Attached file testcase.html

I'm not quite sure why, but with the combination of CSS in this reduced test-case Firefox causes an element to become ridiculously wide in Firefox's responsive design mode (and on Firefox on Android). Chrome does not; the "should see this" text appears on the top/right of the page as I would expect at first glance.

This is an interop issue, as it's causing layout issues on ekoplaza.nl, as reported at https://webcompat.com/issues/75224

I am pretty sure we have an open bug for this kind of issues, negative-positioned elements expand scroll port.

Severity: -- → S3
Keywords: dupeme

A few observations:

(1) In Desktop RDM mode, to make the "SHOULD SEE THIS" text be actually-hidden (to fully reproduce the bug), you have to enable touch events via the "pokey finger" button at the top right of the RDM header bar.

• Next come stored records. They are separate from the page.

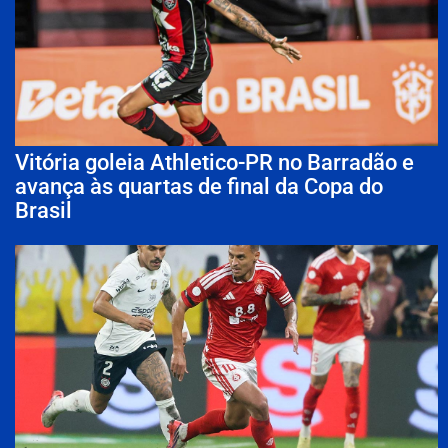
Vitória goleia Athletico-PR no Barradão e
avança às quartas de final da Copa do
Brasil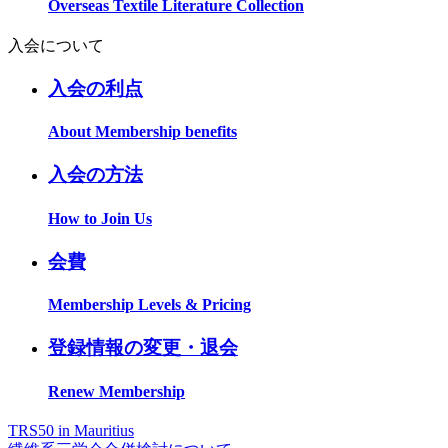
Overseas Textile Literature Collection
入会について
入会の利点
About Membership benefits
入会の方法
How to Join Us
会費
Membership Levels & Pricing
登録情報の変更・退会
Renew Membership
TRS50 in Mauritius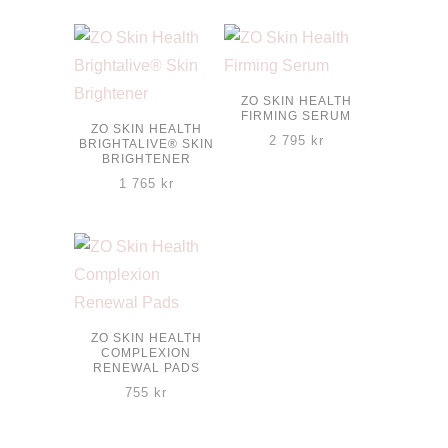
ZO SKIN HEALTH
FIRMING SERUM
ZO SKIN HEALTH
2 795
kr
BRIGHTALIVE® SKIN
BRIGHTENER
1 765
kr
ZO SKIN HEALTH
COMPLEXION
RENEWAL PADS
755
kr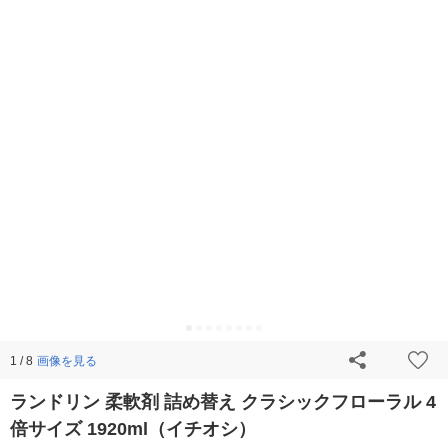
画像を見る
1 / 8
ランドリン 柔軟剤 詰め替え クラシックフローラル 4
倍サイズ 1920ml（イチオシ）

(2) RE "Firefox causes an element to become ridiculously wide" -- that part isn't actually surprising. The category-bar element is super-wide in all browsers, because it's styled to be wide. Its left: -9999px; right: -9999px; styling puts its left edge 9999px off of the screen on both sides, so it's approximately 19998px wide (plus the screen width).

The interesting questions here are really:
(a) whether that wide element contributes to the scrollable overflow, given that it's also positioned off the top of the screen (top:-100%) and so its overflowing left/right parts can't be reached since they're vertically out of view
(b) whether that wide element contributes to the size of the fixed-position viewport (the rectangle that is used for positioning the right:0px "SHOULD SEE THIS" text)

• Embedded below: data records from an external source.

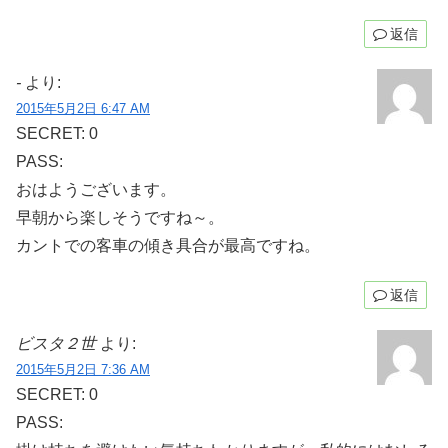
返信
-
より:
2015年5月2日 6:47 AM
SECRET: 0
PASS:
おはようございます。
早朝から楽しそうですね～。
カントでの客車の傾き具合が最高ですね。
返信
ビスタ２世
より:
2015年5月2日 7:36 AM
SECRET: 0
PASS: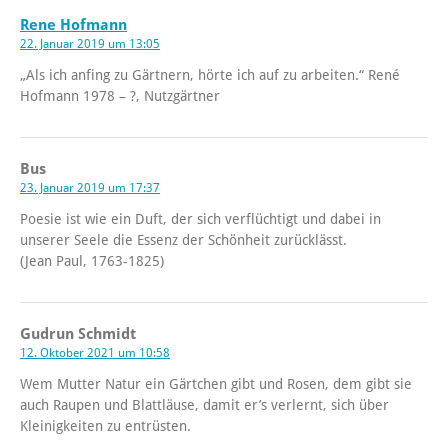
Rene Hofmann
22. Januar 2019 um 13:05
„Als ich anfing zu Gärtnern, hörte ich auf zu arbeiten.“ René
Hofmann 1978 – ?, Nutzgärtner
Bus
23. Januar 2019 um 17:37
Poesie ist wie ein Duft, der sich verflüchtigt und dabei in
unserer Seele die Essenz der Schönheit zurücklässt.
(Jean Paul, 1763-1825)
Gudrun Schmidt
12. Oktober 2021 um 10:58
Wem Mutter Natur ein Gärtchen gibt und Rosen, dem gibt sie
auch Raupen und Blattläuse, damit er’s verlernt, sich über
Kleinigkeiten zu entrüsten.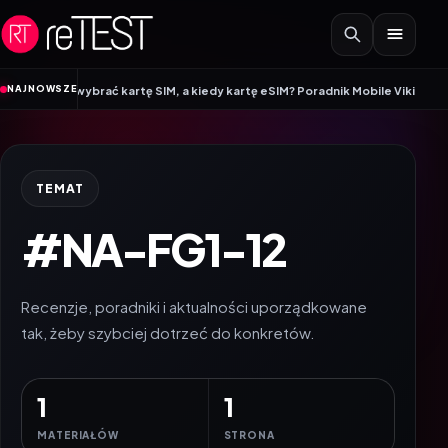
Przejdź do treści
•
NAJNOWSZE
warto wybrać kartę SIM, a kiedy kartę eSIM? Poradnik Mobile Vikings
Wracam
TEMAT
#NA-FG1-12
Recenzje, poradniki i aktualności uporządkowane
tak, żeby szybciej dotrzeć do konkretów.
1
1
MATERIAŁÓW
STRONA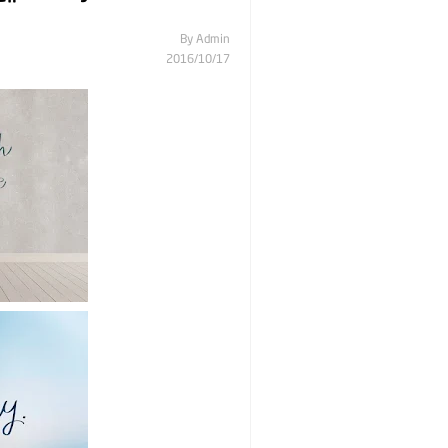
By
Admin
17‏/10‏/2016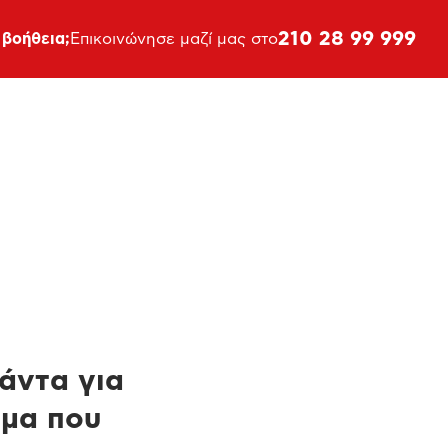
210 28 99 999
 βοήθεια;
Επικοινώνησε μαζί μας στο
πάντα για
ημα που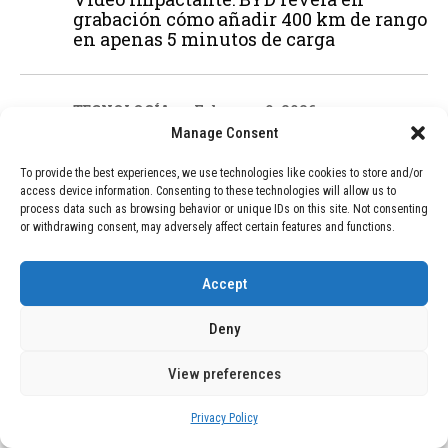
grabación cómo añadir 400 km de rango
en apenas 5 minutos de carga
02
TECNOLOGÍA
February 9, 2026
Motor de 800 W, rango de 45 km y
Manage Consent
ruedas todo terreno: este scooter cuesta
solo 300 euros y representa una
To provide the best experiences, we use technologies like cookies to store and/or
adquisición impresionante
access device information. Consenting to these technologies will allow us to
process data such as browsing behavior or unique IDs on this site. Not consenting
or withdrawing consent, may adversely affect certain features and functions.
03
BLOG
December 24, 2025
Accept
GAME se Une a la Oferta de Balizas V16
Geolocalizadas, Obligatorias a Partir de
Deny
2026
View preferences
04
BLOG
December 24, 2025
Privacy Policy
Devastadora Explosión en Residencia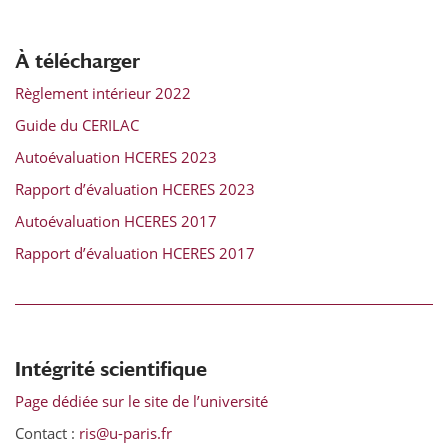
À télécharger
Règlement intérieur 2022
Guide du CERILAC
Autoévaluation HCERES 2023
Rapport d’évaluation HCERES 2023
Autoévaluation HCERES 2017
Rapport d’évaluation HCERES 2017
Intégrité scientifique
Page dédiée sur le site de l’université
Contact :
ris@u-paris.fr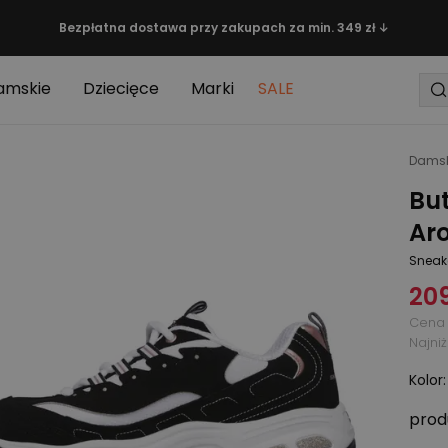
Bezpłatna dostawa przy zakupach za min. 349 zł ↓
amskie
Dziecięce
Marki
SALE
Damsk
Bu
Ar
Sneak
209
Cena 
Najni
Kolor
prod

In regular Firefox for Desktop, the answers are (a) no and (b) no. If I enable RDM, then (a) changes to "yes". If I additionally enable touch events, then (b) also changes to "yes". And in Firefox on Android, (a) and (b) are both "yes".
[EDIT: Sorry, this wasn't quite right; I'll strike it & clarify in a subsequent comment.]

(In reply to Daniel Holbert [:dholbert] from comment #2)

The interesting questions here are really:
(a) whether that wide element contributes to the scrollable overflow, given that it's off the top of the screen and so its overflowing left/right parts can't be reached since they're vertically out of view

In Firefox, on desktop and Android: yes
In Chrome, on desktop and Android: no

(b) whether that wide element contributes to the size of the fixed-position viewport (the rectangle that is used for positioning the right:0px "SHOULD SEE THIS" text)

Chrome (desktop and Android): no
Firefox on Desktop (regular and RDM-with-default-configuration): no
Firefox on Desktop with RDM and touch events enabled: yes
Firefox on Android: yes

One further note: if I remove top:-100% from the offscreen element (bringing it onscreen), then Chrome on desktop (and I assume mobile) changes its answers for (a) and (b) to both be "yes". Firefox does not seem to change its behavior; we still are "no" on (b) for Firefox on desktop/desktop-with-default-RDM-settings.

In any case: question (a) seems to be tracked in bug 1267004, and I think fixing that would be sufficient to fix this webcompat issue.

Depends on: 1267004
Webcompat Priority: --- → ?
Webcompat Priority: ? → P3

No known WebCompat breakage for this - unsetting the webcompat-priority flag.